Extrait choisi:

⟨

Que lui importait, pourvu qu’elle se fît du bruit à elle-même, qu’elle se donnât toute son émotion, et qu’elle régnât ? On la comparait aux plus grandes reines qui avaient aimé les sciences, à la reine Christine, à la Princesse Palatine Élisabeth, l’amie de Descartes, et on lui décernait la primauté […] Même en regardant son miroir, la duchesse se croyait belle, mais elle ne pouvait se dissimuler qu’elle était petite. À l’époque de son mariage, on avait fait pour elle un emblème et une devise : une « mouche à miel », avec ses mots tirés de l’Aminte du Tasse : " Piccola si, ma fa pur gravi le ferite… Elle est petite, mais elle fait de cruelles blessures " (Torquato Tasso, Aminte, Acte II, scène première). »
Sainte-Beuve, Causeries du Lundi, tome III, Éditions Garnier, s.d., pp. 215-216.

⟩

Consigne écrite A:
Dans l'extrait sur la duchesse, quel emblème avait-on fait pour elle à l'époque de son mariage ?
Consigne écrite B:
Prolongez l'extrait sur la duchesse au-delà de sa dernière phrase.

Données affichées:

⟨

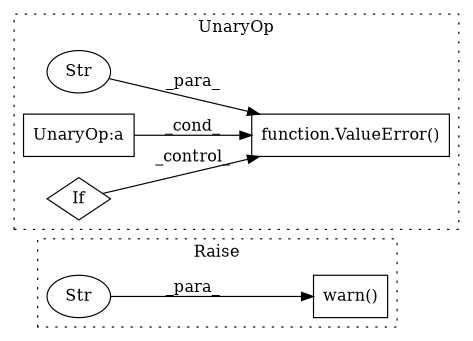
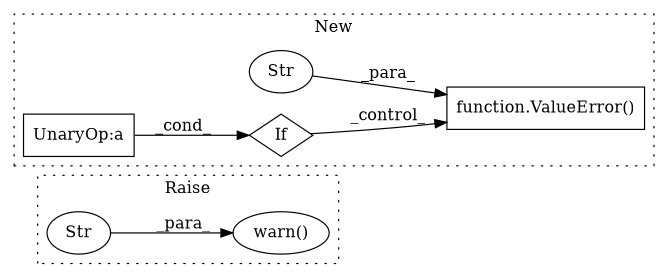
  digraph {
    rankdir=LR
    node [a=75 shape=box]
-   n1 [l="14,1" label="warn()" s="2839,2918"]
+   n1 [l="14,1" label="warn()" s="2839,2918" shape=ellipse]
    n2 [a=66 l=52 label=Str s=2853 shape=ellipse]
    n3 [l="11,1" label="function.ValueError()" s="3154,3230"]
    n4 [a=66 l=65 label=Str s=3165 shape=ellipse]
    n5 [a=61 l=40 label="UnaryOp:a" s=3086]
    n6 [a=96 l=3 label=If s=3083 shape=diamond]
    subgraph cluster_1 {
      label=Raise
      style=dotted
      n1
      n2
    }
    subgraph cluster_2 {
-     label=UnaryOp
+     label=New
      style=dotted
      n3
      n4
      n5
      n6
    }
    n2 -> n1 [label=_para_]
    n4 -> n3 [label=_para_]
-   n5 -> n3 [label=_cond_]
+   n5 -> n6 [label=_cond_]
    n6 -> n3 [label=_control_]
  }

⟩

Réponse finale A:
Une « mouche à miel ».

Réponse finale B:
* Voici le passage même de l'Aminte :
Picciola è l'ape, e fa col picciol morso
Pur gravi e pur moleste le ferite.
NOTE : Les actes d’un colloque sur Louise Bénédicte de Bourbon-Condé, duchesse du Maine, qui s’est tenu en septembre 2003 au Château de Sceaux, ont été publiés en décembre de la même année dans la collection Études sur le XVIIIe siècle (Éditions de l'Université de Bruxelles).
Gardons en effet notre admiration à l'égard de l'un comme à l'égard de l'autre, Sainte-Beuve et Proust. Ils n'est même pas sûr qu'ils aient eu à tenir, outre-tombe, un dialogue très venimeux (de cela, nous jugerons plus tard de visu).
Bien cordialement, JM.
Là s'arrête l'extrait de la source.